**Problem to work on**: Could you return every line of the records below that contains the word "lines"?
(Beginning of Exercise materials)
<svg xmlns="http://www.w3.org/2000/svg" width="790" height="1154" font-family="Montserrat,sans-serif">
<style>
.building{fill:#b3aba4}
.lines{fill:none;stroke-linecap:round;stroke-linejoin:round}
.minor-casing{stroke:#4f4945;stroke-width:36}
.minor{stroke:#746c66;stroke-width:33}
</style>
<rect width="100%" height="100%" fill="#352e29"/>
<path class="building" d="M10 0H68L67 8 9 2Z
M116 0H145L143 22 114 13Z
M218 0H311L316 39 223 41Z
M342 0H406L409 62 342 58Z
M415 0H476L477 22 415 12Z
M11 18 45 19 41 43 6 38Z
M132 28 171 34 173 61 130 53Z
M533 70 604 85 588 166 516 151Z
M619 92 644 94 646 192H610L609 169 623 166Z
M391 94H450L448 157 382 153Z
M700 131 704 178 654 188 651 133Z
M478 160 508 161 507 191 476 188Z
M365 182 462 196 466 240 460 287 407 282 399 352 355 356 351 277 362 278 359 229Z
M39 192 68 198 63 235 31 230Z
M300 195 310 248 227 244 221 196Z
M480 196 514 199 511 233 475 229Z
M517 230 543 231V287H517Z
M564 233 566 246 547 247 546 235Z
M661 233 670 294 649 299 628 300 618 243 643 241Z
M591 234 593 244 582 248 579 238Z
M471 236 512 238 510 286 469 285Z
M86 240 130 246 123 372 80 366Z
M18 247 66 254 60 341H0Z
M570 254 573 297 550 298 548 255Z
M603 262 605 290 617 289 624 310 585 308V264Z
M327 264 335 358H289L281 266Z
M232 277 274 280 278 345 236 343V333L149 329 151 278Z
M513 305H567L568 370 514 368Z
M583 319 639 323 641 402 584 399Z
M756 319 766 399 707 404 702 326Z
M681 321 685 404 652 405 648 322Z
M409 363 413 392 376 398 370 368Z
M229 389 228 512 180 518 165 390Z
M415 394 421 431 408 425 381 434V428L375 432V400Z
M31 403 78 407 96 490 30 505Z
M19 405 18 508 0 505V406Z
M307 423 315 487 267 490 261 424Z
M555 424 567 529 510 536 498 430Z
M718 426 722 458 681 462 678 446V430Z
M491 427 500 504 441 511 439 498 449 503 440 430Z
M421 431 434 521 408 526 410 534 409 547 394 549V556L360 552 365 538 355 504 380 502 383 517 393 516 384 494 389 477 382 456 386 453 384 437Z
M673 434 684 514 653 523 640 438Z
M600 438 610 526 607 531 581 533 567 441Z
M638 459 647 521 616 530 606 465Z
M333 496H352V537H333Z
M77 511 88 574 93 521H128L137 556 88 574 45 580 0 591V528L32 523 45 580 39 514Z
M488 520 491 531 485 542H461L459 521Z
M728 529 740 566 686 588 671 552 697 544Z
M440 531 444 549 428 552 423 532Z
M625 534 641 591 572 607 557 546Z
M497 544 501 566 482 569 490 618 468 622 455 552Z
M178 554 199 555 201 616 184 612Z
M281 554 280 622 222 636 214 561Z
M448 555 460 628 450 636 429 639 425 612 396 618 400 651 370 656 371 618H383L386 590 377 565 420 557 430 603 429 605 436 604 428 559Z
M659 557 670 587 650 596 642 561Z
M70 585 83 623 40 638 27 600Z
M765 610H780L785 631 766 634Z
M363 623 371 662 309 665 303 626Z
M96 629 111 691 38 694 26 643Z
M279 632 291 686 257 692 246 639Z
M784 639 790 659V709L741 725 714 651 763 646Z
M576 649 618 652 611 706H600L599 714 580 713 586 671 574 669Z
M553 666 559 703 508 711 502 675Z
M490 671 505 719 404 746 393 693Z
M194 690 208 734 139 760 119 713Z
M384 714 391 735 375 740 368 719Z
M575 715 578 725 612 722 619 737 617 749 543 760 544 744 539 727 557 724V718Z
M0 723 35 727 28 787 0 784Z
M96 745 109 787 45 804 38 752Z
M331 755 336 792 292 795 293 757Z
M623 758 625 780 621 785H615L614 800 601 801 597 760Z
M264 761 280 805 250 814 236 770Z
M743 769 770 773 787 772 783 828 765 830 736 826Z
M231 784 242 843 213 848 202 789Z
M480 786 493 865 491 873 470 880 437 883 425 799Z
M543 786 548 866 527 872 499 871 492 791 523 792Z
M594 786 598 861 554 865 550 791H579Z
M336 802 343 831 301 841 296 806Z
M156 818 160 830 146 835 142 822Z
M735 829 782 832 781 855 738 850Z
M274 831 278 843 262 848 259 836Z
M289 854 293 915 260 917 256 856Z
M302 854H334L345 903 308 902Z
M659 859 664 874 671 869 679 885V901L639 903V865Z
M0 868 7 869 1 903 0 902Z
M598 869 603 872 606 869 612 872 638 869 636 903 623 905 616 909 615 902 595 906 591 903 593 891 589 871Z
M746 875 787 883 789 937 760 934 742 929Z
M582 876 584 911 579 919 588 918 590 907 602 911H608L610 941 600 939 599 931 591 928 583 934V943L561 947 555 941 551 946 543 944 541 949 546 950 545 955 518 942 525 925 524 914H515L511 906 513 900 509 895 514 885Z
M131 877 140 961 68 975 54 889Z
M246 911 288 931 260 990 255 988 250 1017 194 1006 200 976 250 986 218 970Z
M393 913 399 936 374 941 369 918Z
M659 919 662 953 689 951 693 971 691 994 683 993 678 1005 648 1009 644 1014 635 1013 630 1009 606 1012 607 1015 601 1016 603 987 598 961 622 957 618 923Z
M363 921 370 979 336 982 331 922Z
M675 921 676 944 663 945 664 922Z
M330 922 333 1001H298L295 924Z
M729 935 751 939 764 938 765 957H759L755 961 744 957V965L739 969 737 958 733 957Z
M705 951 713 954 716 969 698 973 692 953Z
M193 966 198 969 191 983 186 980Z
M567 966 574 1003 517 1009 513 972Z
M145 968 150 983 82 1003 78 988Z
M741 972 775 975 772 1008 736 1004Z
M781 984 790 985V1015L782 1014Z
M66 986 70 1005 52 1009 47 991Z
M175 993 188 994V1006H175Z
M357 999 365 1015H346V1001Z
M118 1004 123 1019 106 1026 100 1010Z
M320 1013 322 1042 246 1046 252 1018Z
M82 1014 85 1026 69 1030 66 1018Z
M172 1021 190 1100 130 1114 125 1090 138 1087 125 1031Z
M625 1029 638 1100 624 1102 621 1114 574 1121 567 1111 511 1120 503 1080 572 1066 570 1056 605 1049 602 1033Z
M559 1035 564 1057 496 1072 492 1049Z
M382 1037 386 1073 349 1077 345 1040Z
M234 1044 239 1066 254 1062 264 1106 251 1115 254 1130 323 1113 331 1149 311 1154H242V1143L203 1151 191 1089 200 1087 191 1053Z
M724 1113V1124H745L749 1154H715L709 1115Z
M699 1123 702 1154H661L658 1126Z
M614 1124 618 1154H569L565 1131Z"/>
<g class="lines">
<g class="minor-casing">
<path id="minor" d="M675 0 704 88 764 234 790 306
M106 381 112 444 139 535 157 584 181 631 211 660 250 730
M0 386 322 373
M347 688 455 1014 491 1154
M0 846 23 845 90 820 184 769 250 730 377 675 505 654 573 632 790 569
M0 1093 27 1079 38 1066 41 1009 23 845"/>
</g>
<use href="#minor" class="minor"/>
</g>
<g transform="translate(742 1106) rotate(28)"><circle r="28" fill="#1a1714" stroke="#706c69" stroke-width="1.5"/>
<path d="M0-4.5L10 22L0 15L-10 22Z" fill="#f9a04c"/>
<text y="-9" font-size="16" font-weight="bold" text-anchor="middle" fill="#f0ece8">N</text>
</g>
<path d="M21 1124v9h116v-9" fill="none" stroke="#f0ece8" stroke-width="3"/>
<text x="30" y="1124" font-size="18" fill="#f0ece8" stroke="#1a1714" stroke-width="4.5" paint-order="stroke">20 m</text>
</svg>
(End of Exercise materials)
**Answer space**:
.lines{fill:none;stroke-linecap:round;stroke-linejoin:round}
<g class="lines">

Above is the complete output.